Saturday, May 19, 2007

Final Dedication

Let's countdown. Few more days to go, 7 days left precisely. Staring at the clouds is doing nothing. However, it means much more gloom and rain. This is because these days are windy. It is hard to understand why I came here, but it is more important to realize the value that adding life cover brings. There is much joy, sadness and anger for what I had been through. I found the gift which fuels and heals up myself. Thanks to all my truthful friends all these while. Your kindly support are very much appreciated. Celebrating together makes more worthwhile memories. Thanks to them especially, who always inject me with extra doses of encouragement and motivation. Your lovely smiles, and applauses are great welcoming cheers in making the party enjoyable all the time.
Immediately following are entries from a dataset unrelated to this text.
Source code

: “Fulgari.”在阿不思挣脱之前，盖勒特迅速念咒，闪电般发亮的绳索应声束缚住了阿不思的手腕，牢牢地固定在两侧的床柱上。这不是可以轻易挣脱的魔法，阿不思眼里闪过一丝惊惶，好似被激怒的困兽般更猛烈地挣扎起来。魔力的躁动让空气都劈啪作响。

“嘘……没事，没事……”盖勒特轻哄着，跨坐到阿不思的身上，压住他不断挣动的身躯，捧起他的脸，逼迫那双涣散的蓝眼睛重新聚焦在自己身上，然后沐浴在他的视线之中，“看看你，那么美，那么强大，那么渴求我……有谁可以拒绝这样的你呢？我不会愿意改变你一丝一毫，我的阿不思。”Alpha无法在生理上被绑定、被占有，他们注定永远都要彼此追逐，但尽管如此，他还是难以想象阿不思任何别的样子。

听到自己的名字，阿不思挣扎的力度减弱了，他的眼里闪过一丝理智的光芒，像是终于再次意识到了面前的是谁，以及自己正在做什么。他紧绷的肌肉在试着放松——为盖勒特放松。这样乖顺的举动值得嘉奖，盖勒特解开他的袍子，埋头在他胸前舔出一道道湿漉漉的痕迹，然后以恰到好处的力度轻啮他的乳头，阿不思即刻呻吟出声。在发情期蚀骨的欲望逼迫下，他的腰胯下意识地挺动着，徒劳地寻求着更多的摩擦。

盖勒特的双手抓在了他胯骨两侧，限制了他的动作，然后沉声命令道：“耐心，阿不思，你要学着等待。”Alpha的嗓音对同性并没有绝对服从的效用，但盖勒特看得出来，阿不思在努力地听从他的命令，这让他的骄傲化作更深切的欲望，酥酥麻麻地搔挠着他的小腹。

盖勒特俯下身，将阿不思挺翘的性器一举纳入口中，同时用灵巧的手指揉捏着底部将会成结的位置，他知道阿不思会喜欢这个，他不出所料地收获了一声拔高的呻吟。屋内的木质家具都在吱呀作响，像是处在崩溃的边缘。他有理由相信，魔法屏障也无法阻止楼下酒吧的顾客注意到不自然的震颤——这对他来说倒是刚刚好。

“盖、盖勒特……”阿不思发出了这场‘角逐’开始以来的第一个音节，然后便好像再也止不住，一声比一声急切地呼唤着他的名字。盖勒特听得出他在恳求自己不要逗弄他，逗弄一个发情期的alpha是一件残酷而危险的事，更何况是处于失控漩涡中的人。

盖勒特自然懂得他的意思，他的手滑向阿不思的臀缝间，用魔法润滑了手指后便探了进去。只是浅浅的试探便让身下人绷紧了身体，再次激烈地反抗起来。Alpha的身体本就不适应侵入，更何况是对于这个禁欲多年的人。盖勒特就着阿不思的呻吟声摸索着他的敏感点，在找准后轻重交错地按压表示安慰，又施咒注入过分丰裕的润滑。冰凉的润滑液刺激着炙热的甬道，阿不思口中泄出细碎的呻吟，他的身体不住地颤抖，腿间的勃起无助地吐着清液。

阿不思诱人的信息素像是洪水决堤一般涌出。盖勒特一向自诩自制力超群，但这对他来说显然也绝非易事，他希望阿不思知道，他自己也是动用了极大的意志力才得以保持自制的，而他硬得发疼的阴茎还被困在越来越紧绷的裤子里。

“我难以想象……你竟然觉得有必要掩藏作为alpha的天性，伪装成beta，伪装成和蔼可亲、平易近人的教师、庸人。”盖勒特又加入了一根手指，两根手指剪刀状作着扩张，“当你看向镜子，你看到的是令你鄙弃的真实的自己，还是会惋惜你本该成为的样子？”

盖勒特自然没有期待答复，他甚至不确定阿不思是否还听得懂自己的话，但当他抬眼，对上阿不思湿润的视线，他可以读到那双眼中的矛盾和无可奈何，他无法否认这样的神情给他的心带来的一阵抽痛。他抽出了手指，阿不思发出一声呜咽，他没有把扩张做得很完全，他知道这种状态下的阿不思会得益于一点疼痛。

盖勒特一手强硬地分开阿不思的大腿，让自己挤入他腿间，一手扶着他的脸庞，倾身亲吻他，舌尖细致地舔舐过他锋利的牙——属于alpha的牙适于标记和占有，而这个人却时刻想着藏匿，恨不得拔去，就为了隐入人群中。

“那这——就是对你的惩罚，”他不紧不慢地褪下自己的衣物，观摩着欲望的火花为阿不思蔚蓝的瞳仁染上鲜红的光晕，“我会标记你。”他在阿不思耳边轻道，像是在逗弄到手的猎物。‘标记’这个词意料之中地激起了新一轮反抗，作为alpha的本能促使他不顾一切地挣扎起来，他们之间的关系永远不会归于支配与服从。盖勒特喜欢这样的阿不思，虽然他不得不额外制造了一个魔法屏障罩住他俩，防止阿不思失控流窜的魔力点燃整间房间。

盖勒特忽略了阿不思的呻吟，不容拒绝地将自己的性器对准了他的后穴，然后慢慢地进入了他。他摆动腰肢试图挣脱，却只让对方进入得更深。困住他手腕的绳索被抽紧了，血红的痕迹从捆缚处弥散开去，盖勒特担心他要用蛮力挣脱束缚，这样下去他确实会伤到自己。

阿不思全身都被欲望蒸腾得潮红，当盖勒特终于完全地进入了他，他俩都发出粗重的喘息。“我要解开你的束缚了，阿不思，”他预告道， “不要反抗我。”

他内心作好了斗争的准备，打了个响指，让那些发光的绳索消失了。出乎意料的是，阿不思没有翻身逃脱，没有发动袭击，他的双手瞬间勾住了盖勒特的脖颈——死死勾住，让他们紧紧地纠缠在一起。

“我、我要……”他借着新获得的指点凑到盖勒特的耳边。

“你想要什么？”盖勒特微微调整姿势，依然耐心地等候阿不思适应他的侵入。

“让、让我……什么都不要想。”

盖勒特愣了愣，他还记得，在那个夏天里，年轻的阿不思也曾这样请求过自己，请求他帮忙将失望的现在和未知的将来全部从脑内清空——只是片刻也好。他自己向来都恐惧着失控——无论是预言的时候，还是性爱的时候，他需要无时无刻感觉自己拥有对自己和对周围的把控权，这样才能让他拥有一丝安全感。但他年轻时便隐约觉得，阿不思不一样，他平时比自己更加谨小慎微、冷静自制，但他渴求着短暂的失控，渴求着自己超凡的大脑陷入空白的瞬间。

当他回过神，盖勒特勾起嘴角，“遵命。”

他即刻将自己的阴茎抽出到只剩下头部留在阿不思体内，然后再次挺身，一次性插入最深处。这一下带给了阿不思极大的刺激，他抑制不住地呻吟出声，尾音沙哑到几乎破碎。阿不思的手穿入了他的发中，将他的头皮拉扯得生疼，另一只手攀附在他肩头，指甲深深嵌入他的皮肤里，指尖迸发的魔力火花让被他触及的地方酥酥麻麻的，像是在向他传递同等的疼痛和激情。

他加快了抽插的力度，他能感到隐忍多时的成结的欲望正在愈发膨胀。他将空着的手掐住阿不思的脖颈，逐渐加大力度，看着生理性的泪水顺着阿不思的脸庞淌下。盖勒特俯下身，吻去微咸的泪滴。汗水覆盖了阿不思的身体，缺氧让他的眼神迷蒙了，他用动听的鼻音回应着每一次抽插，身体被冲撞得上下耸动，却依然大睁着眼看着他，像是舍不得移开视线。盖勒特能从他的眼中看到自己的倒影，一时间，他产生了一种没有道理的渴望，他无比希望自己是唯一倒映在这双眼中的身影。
I had been through depression. I was drowned, and haunted by nightmares. Instead of grieving, I became aggressive and started to look answers at the wrong places. I was spiraling out of control in darkness. Seemingly, I was intoxicated by unidentified venom. I was collapsed and fallen. My head was foggy because I was unable to solve problems myself. Thanks to those psychedelics who wake me up from fooling around!

The hard part came when I was binded to work under insane supervisor. Wearily caught up in crazy getups, I wonder what the rational points might be. If there was obvious witness and videotape which can show the horrible reality than I am working without dignity and sensationalism, it will be worth more than a thousand words. I am happy because I realized the worst is over, now that the truth has been told. The fear has faded away, to be replaced with profound happiness and excitement.

Luck strucks when I am soon required to enter interviews. I feel I could encounter perfect legacy for myself for which I could bring myself to life again, leaving powerful lessons behind. There is still another glimmer in the gloomy sky. As we watched, it could grow bigger.